Passage provided

........

# Help with 2011 F series sizing



## ronale (Jul 7, 2009)

I'm Planning a late winter build of an 2011 FC frame set but have not been able to find an F series to sit on to get a feel for sizing( probably due to the fork issue making them a bit scarce). I'm 6'1"ish and normally ride a 58cm but with the shorter HT of this frame I'm thinking I may have to step up a size. Any 2011 owners your input would be appreciated...or SuperDave? Thanks all


----------



## Superdave3T (May 11, 2009)

ronale said:


> I'm Planning a late winter build of an 2011 FC frame set but have not been able to find an F series to sit on to get a feel for sizing( probably due to the fork issue making them a bit scarce). I'm 6'1"ish and normally ride a 58cm but with the shorter HT of this frame I'm thinking I may have to step up a size. Any 2011 owners your input would be appreciated...or SuperDave? Thanks all


Fitting you over the internel is a bit like trying to give you a haircut over the phone.

at 6'1" you may fit a 58cm. If you are concerned with head tube height, you may consider a different stem, or perhaps look at the Z-series with a 3cm taller head tube or the AR which is in between the two.. It is possible the F-series frames do not fit you.

........

Entries shown
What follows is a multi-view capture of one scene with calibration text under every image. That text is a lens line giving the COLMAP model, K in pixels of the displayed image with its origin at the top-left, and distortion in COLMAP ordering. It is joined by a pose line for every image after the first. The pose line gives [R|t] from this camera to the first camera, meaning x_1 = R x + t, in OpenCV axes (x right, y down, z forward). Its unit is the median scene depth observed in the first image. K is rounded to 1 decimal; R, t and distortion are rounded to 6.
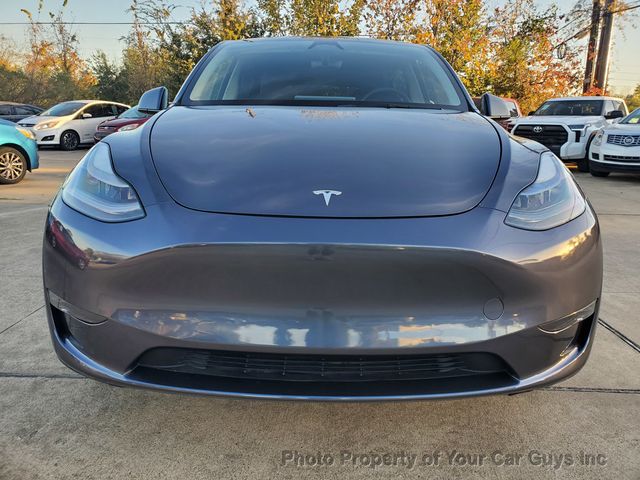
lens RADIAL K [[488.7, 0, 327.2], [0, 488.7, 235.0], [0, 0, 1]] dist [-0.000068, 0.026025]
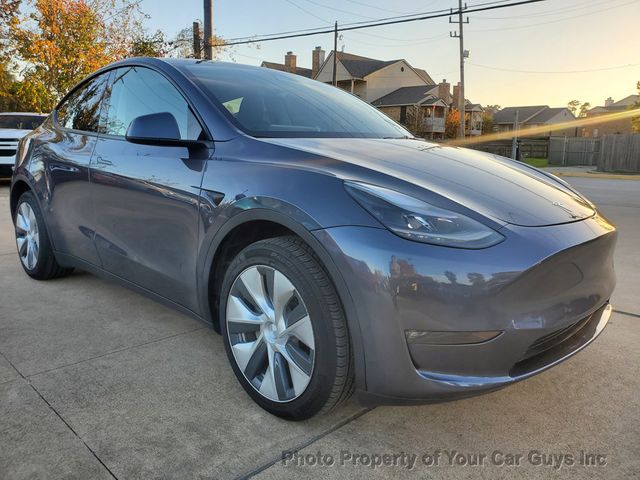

........

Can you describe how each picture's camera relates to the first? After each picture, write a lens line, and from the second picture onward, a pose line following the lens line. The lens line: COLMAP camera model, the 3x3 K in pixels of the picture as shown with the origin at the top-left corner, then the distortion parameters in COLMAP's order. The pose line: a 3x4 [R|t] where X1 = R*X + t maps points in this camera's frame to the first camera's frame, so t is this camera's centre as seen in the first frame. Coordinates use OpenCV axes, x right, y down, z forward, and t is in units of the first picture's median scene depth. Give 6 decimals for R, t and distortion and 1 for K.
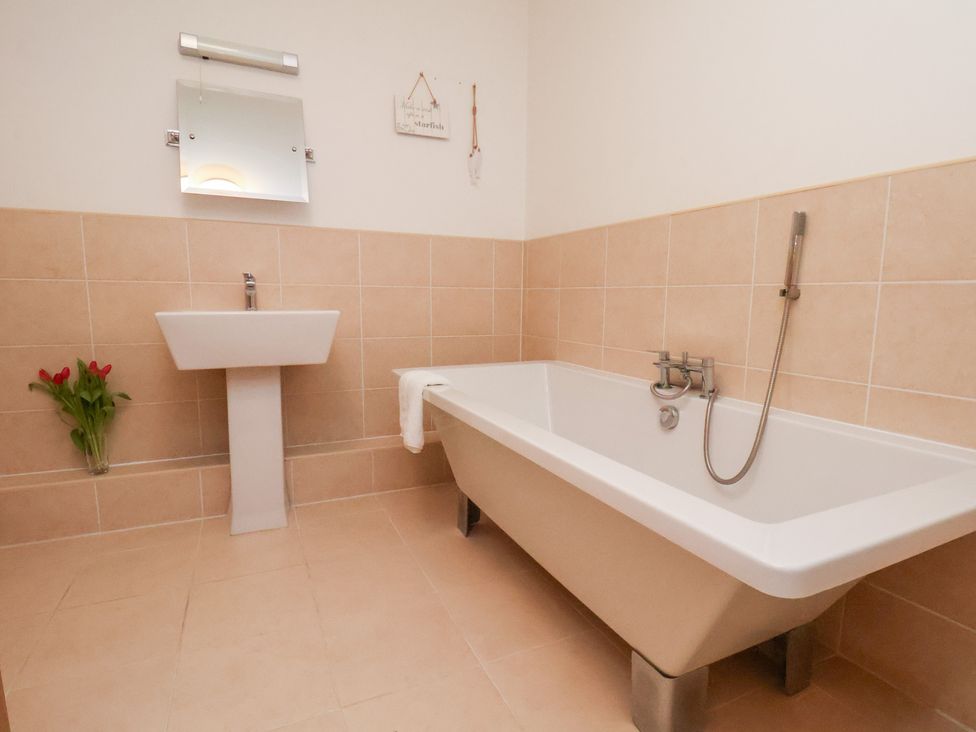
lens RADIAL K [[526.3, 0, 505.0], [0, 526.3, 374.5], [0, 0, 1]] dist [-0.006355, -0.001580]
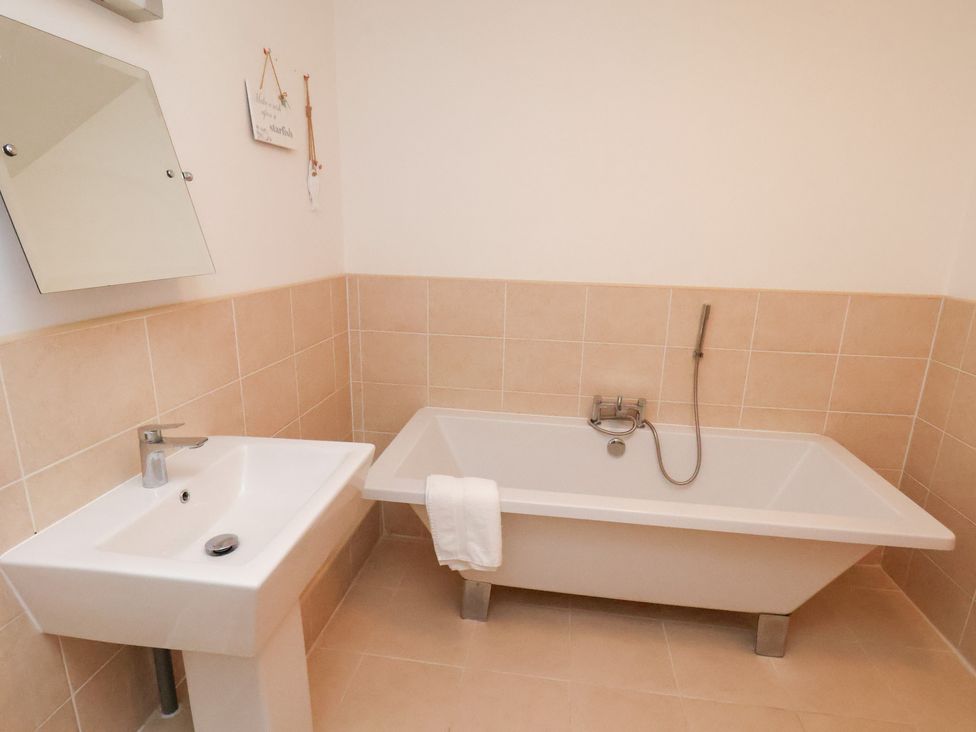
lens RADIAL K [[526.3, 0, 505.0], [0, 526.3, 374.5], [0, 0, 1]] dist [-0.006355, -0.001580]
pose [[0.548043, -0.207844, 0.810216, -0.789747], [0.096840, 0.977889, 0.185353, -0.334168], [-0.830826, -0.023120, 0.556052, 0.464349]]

........

Task item
Condense the paragraph in the bike-sizing thread that begins "at 6'1" you may fit a 58cm" into a short bulleted list that keeps its main points.

Task answer
- At 6'1", a 58cm frame may fit.
- If head tube height is a concern, a different stem is one option.
- Other options are the Z-series, with a 3cm taller head tube, or the AR, which falls between the two.
- The F-series frames may not fit at all.